In order to verify such a claim, Kuhl referenced a study expressing mammography's sensitivity for DCIS decreases as grade increases. MRI's sensitivity began at 80% for low-grade DCIS (in contrast with 61% for mammography) and increased to 98% for high-grade DCIS with or without necrosis.

Recognizing cost and limited availability as restrictions on the use of breast MRI, Kuhl explained that breast MRI procedures for screening and diagnosis are quite similar. The utilization of MRI as an accurate screening system would call for reducing acquisition time and reading time, as well as dependency on radiologists with wide-ranging experience reading MR images.

Her team performed a study aiming to determine the possible exchange in MRI sensitivity with use of an abbreviated protocol appropriate for screening uses. The study included 443 women with an increased risk of breast cancer and negative digital mammograms. The patients received a total of 606 MRI studies.

Radiologists whose expertise lie in breast MRI reading carried out three readings for each MRI study: the first post contrast-subtracted images (FAST), maximum intensity projection (MIP), and results of the complete breast protocol.

The full protocol took 21 minutes to complete, including reading. FAST and MIP took 3 minutes for image attainment, 2.8 seconds for MIP reading, and 28 seconds for FAST reading
Investigators discovered 11 cancers missed by mammography (an additional yield of 18.3 per 1,000). All tumors were Tis or T1 cancers with no nodal involvement or distant metastases. MIP images were positive in nine out of 11 cases (82%), and the FAST and full-protocol studies were positive in 11 out of 12 cases (91%).
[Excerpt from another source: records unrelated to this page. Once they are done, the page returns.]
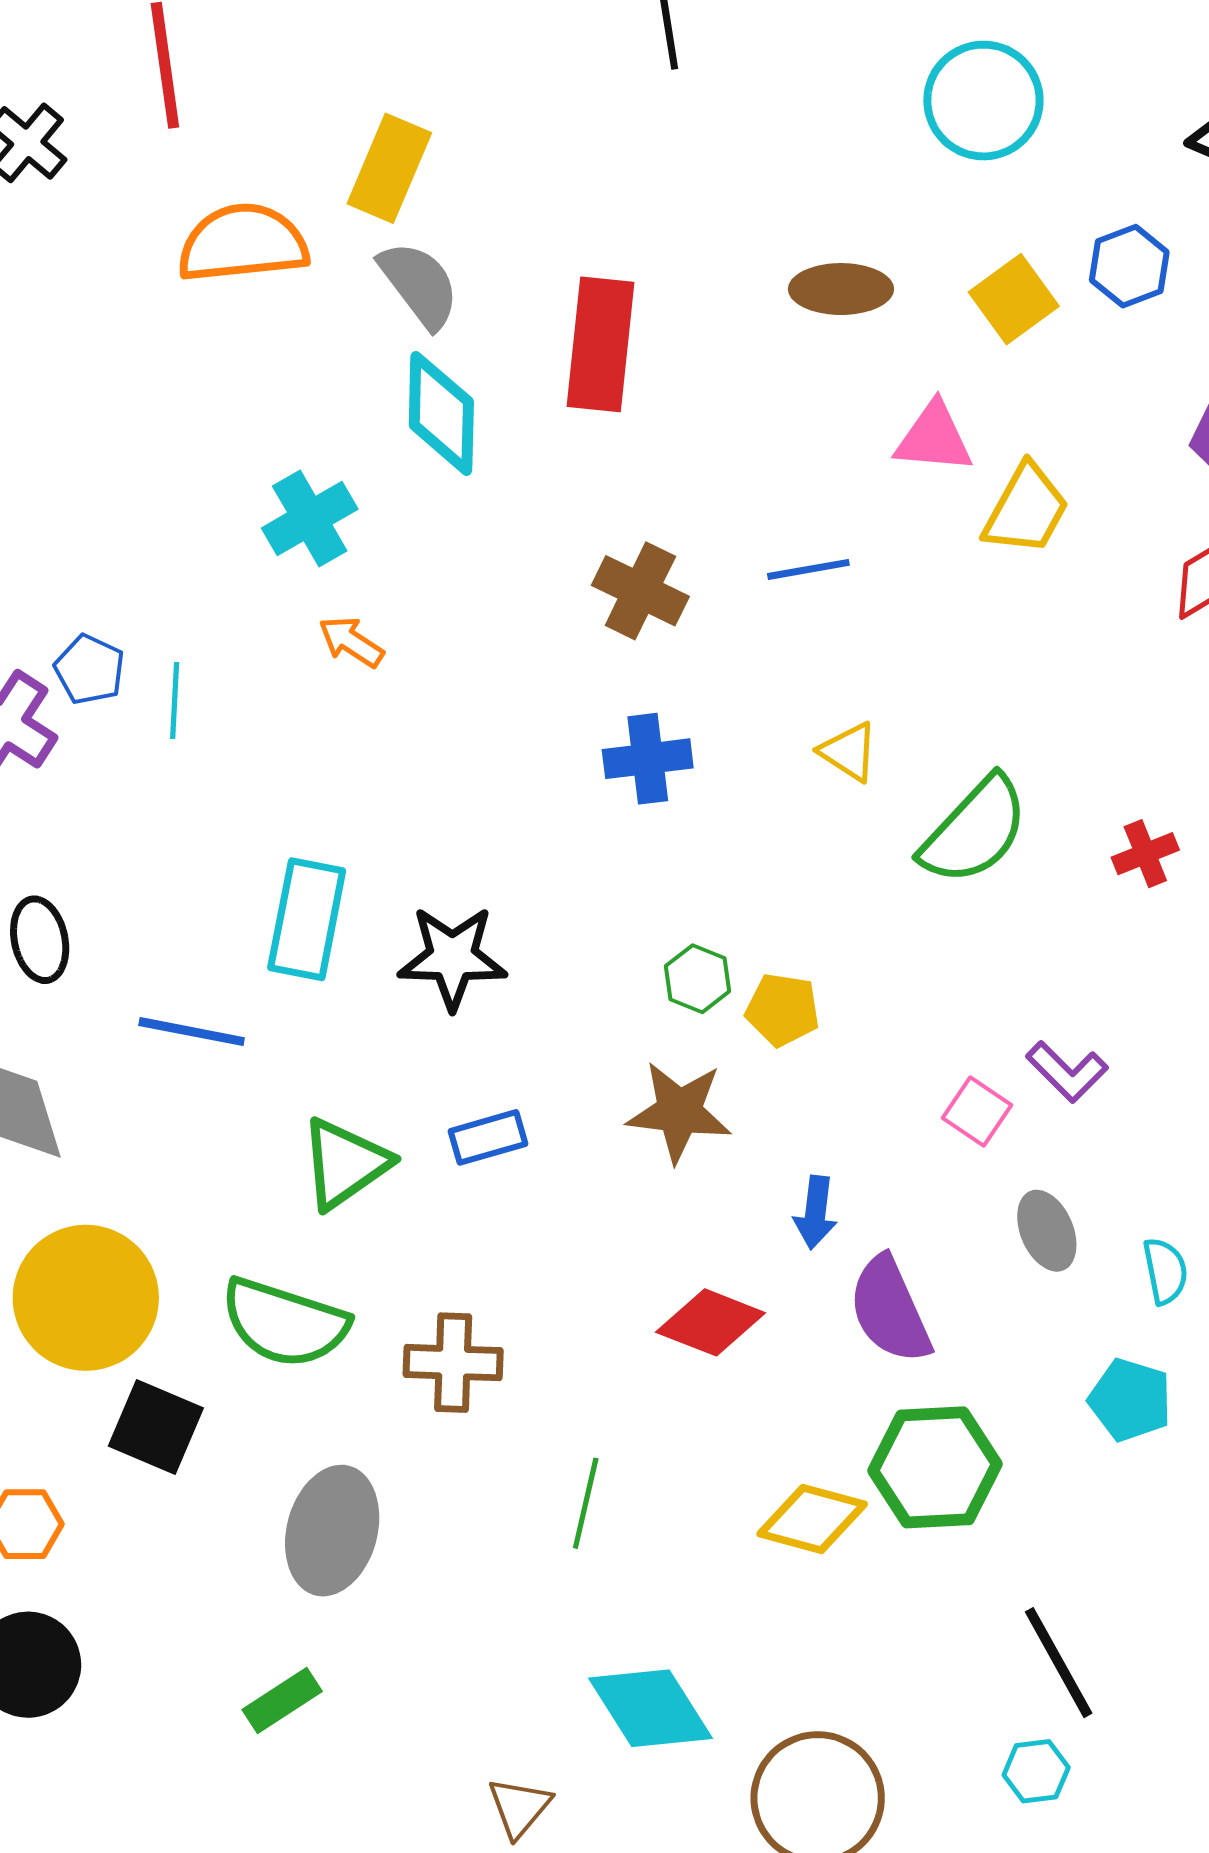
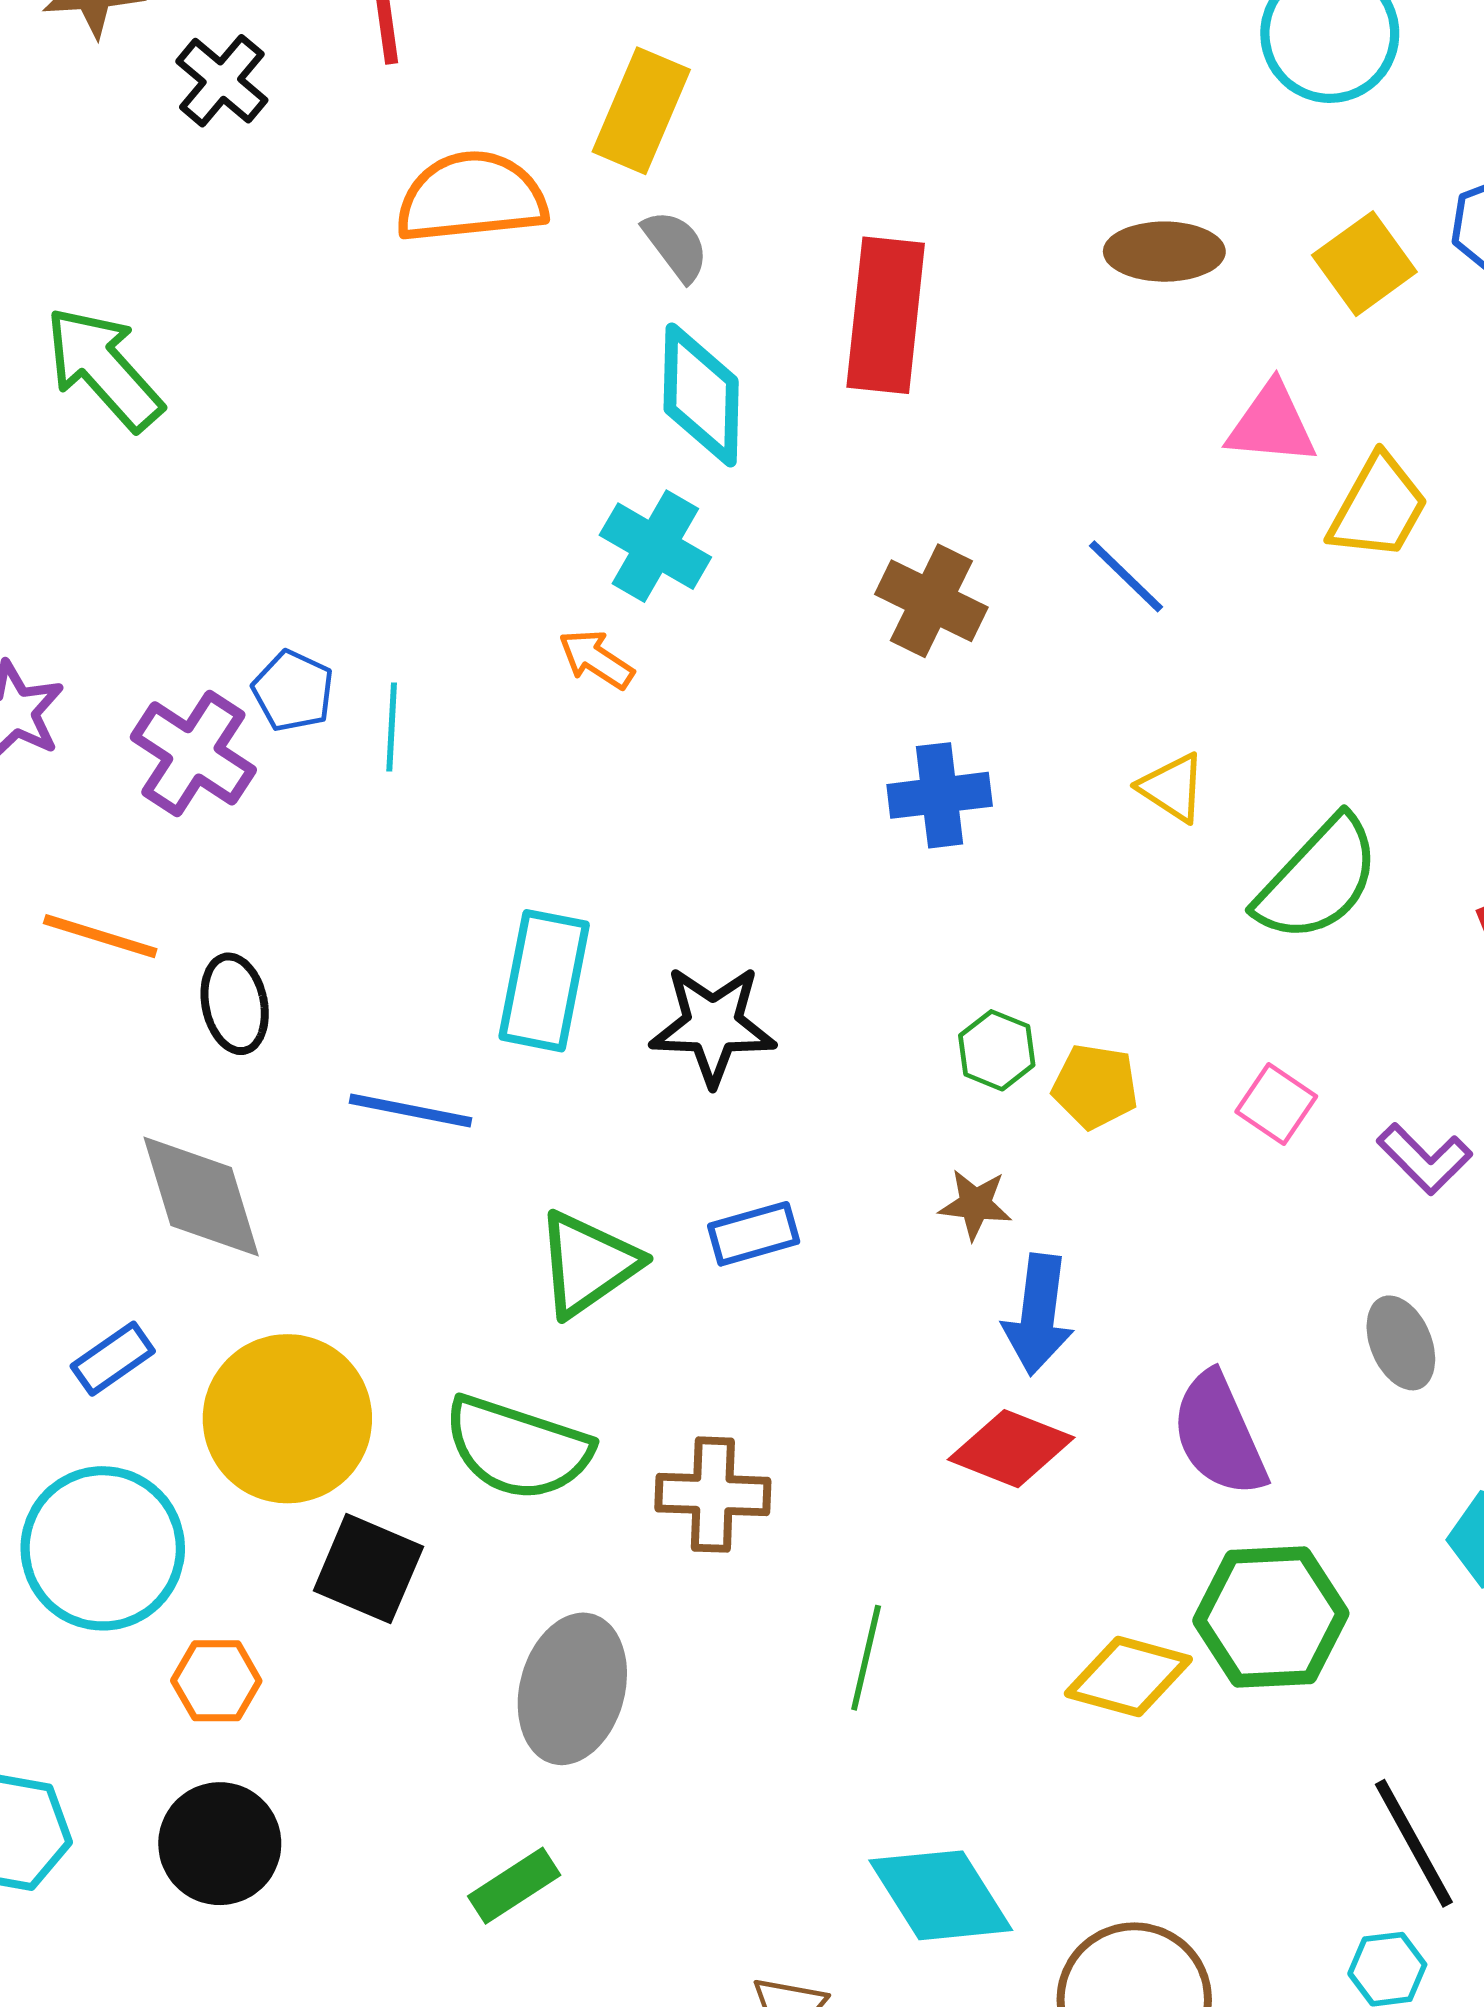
gray semicircle: (419, 285) -> (676, 246), size x0.7
cyan cross: (310, 519) -> (655, 546), moved, turned -30
blue line: (808, 569) -> (1126, 576), turned 54
brown star: (679, 1112) -> (975, 1204), size x0.6
pink square: (977, 1112) -> (1276, 1104), moved
blue arrow: (815, 1213) -> (1038, 1315), moved, size x1.4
While NPV for MIP readings was 99.6%, which slightly rose to 99.8% with FAST images. FAST imaging attained a sensitivity of 94.4%, similar to the full protocol, as 33 false-positives occurred with FAST and 35 with the full protocol.
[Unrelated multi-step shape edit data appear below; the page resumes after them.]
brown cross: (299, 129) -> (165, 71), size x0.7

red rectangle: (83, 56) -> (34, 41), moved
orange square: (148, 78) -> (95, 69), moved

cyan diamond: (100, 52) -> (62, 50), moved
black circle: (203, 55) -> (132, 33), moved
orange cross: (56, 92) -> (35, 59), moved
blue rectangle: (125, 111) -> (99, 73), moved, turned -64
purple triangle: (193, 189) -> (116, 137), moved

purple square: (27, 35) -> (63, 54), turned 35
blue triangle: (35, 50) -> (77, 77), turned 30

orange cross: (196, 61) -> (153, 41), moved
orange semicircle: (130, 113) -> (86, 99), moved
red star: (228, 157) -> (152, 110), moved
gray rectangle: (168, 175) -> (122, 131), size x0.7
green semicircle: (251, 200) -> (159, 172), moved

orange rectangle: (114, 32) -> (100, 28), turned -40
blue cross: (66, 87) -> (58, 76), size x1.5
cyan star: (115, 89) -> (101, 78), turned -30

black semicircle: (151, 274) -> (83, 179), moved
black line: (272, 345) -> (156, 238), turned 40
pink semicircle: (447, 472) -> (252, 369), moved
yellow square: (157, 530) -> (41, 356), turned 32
“The results could be interpreted as suggesting that DCIS detected by MRI is different from DCIS detected by mammography, “said Monica Morrow, MD, of Memorial Sloan-Kettering Cancer Center in New York City.

Kuhl stated that the lesions weren’t so different, but that MRI has a detection prejudice against clinically unimportant DCIS. Morrow questioned the legitimacy of using low-grade DCIS as a proxy for "not important."

"We have to keep in mind that every single prospective randomized trial of DCIS -- radiotherapy versus not -- showed that the risk of progression to invasive cancer was equal, regardless of the grade of DCISI'm not sure that, in and of itself, is a surrogate,” said Morrow.